Using 2 C005 Timer modules for an on-off timer switch, alternatives for timing, low power?

[TobiH]

I think it is still up to date, even if an old topic. I still have not found a way of creating a super-low-power and accurate timer circuit for those candle-thingies.
Best results I got recently was using the newer ATTiny412 or similar: the internal RC clock (or whatever) is extremely fine tuned, so you can reach about 15 minutes drift per 24 hours. SpenceKonde has a fantastic library on GitHub https://github.com/SpenceKonde/megaTinyCore
I have had a great discussion with him on the exact-timing of the internal RTC that you can find here https://github.com/SpenceKonde/megaTinyCore/discussions/1171

 

[danadak]

Micros down to 4 cents -

The cheapest flash microcontroller you can buy is actually an Arm Cortex-M0+ - Jay Carlson

Puya's 10-cent PY32 series is complicating the RISC-V narrative and has me doubting I'll ever reach for an 8-bit part again.

§ **Records shown**
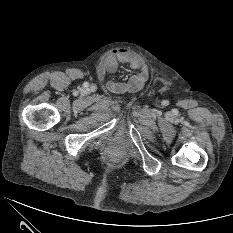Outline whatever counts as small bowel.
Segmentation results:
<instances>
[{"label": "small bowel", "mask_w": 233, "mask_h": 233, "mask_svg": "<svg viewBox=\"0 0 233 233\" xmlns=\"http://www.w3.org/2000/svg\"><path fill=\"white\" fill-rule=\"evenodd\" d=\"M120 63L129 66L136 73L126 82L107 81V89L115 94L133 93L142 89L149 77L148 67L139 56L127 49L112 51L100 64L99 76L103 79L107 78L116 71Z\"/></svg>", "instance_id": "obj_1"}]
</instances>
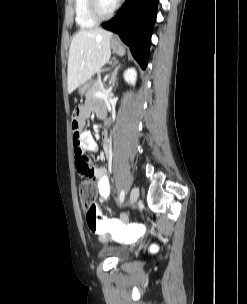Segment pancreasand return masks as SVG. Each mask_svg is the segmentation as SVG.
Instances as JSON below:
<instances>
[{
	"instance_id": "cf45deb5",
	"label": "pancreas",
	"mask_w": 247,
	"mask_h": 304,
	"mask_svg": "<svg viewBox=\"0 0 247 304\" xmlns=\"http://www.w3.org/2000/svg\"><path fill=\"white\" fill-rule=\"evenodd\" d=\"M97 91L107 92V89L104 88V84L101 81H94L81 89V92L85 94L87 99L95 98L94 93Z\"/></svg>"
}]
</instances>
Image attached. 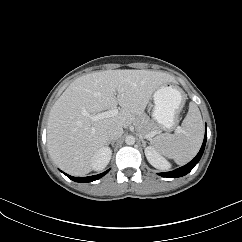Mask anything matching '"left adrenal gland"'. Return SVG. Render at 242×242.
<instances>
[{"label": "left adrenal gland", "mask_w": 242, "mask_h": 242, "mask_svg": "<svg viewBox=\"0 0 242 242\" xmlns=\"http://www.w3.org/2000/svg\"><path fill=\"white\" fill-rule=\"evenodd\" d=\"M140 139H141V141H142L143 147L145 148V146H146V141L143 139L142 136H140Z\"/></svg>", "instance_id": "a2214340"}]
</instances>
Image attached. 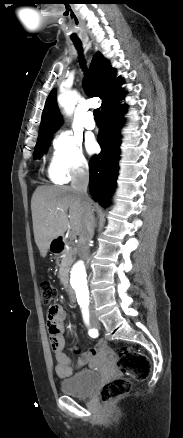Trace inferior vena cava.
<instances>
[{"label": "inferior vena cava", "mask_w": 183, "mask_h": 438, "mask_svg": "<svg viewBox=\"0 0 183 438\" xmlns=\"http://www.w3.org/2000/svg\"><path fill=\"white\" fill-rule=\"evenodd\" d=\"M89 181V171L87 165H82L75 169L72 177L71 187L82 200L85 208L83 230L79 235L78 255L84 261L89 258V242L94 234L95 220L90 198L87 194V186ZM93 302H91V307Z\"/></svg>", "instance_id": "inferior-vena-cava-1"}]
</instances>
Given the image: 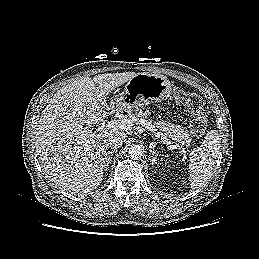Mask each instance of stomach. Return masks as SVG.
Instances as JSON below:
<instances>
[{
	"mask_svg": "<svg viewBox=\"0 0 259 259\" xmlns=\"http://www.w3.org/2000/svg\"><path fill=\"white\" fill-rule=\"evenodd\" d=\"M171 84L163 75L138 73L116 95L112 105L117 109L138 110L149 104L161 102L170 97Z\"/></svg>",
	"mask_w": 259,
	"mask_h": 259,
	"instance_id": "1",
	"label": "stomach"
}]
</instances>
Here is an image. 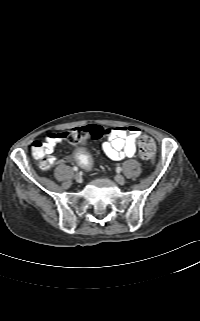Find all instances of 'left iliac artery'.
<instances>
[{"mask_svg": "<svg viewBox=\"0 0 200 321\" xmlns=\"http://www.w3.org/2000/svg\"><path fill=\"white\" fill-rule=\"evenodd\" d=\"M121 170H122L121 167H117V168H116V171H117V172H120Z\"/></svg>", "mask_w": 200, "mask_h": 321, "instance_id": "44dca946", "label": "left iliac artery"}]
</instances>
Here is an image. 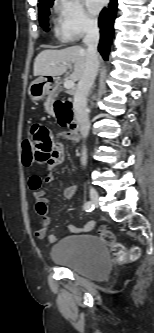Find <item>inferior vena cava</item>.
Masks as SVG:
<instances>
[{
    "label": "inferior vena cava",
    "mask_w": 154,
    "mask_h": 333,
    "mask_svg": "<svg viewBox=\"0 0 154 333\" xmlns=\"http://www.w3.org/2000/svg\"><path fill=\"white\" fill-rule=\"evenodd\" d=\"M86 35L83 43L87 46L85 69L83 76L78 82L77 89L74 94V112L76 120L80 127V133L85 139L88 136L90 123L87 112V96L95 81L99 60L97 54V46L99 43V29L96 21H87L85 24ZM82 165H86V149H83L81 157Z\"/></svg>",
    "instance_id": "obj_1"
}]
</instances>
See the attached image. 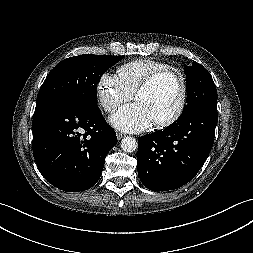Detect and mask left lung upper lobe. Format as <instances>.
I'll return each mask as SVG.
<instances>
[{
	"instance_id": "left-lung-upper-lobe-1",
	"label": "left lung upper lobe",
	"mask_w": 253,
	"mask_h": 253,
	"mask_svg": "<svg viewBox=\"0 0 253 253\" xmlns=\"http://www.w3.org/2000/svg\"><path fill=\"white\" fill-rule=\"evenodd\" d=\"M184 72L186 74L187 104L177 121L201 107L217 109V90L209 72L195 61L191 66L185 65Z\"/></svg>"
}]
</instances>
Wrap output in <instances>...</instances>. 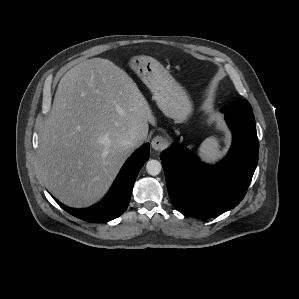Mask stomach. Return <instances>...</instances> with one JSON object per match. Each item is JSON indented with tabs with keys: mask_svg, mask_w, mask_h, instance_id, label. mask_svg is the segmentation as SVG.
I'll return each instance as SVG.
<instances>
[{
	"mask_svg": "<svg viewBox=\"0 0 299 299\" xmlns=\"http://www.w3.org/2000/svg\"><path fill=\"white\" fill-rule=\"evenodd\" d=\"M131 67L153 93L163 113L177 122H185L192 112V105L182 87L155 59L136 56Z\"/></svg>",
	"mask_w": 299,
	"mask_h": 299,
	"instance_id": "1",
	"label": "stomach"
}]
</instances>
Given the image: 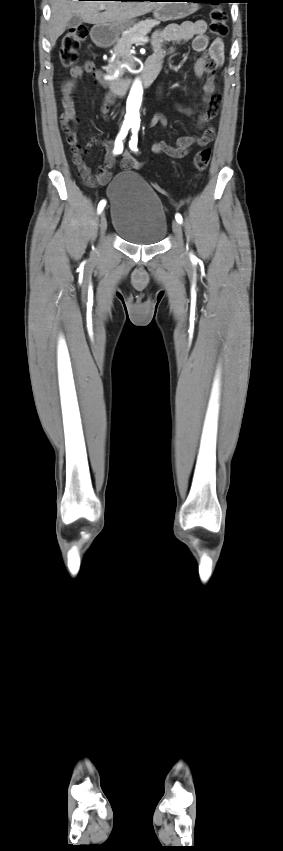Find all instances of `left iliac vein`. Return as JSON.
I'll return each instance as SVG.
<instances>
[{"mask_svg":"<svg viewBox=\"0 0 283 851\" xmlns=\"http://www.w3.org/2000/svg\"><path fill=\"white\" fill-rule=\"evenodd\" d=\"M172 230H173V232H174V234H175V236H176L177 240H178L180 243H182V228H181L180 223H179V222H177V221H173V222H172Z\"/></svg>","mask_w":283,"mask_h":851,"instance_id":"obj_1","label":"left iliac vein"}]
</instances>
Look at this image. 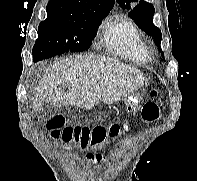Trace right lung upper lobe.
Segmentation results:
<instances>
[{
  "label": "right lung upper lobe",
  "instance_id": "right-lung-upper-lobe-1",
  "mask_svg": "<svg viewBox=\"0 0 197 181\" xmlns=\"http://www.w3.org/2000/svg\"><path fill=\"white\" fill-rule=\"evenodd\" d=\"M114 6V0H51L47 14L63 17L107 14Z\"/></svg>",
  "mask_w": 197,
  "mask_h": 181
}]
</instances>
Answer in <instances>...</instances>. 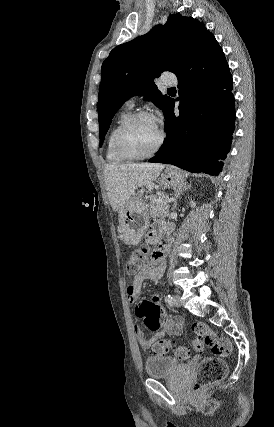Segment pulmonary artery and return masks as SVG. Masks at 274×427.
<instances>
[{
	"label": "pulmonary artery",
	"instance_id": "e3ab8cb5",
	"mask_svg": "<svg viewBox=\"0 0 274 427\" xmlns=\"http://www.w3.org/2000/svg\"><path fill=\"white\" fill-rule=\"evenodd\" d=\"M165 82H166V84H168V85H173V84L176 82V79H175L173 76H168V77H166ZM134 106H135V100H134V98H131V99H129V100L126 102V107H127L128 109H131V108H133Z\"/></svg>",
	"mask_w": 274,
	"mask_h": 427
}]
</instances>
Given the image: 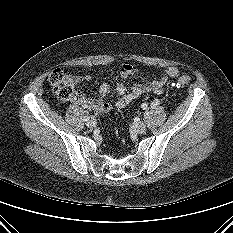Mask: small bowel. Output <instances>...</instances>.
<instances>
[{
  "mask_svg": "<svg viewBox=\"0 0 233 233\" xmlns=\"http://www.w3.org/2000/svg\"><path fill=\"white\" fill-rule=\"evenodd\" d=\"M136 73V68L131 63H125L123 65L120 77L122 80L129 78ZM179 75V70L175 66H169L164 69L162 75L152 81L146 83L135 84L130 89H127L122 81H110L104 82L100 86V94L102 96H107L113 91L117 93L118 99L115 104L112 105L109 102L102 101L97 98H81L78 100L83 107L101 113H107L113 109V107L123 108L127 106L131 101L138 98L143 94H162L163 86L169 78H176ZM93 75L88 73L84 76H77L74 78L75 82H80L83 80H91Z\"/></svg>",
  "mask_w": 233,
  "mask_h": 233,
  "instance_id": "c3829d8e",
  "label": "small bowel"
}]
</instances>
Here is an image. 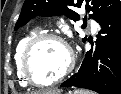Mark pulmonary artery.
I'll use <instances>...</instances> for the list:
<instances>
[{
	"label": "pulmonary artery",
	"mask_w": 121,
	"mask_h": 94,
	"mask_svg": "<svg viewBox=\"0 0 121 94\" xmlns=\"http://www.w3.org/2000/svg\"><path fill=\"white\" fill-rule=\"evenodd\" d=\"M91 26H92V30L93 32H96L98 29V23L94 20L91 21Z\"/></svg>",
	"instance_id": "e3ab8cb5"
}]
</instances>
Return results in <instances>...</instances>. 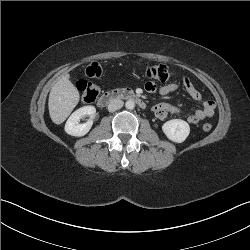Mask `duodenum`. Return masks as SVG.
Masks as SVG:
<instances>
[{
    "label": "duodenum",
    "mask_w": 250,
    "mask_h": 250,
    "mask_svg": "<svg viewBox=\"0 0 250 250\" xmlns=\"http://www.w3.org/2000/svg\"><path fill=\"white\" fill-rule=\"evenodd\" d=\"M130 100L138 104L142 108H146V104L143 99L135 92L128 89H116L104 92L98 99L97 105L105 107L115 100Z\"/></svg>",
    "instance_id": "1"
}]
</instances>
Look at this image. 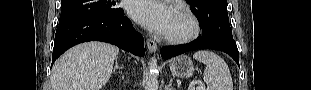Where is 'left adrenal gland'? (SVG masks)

§ **Description of the task**
Quote the timer-circuit thread word for word from "I think it is" to "for those candle-thingies.".

§ **Written reply**
I think it is still up to date, even if an old topic. I still have not found a way of creating a super-low-power and accurate timer circuit for those candle-thingies.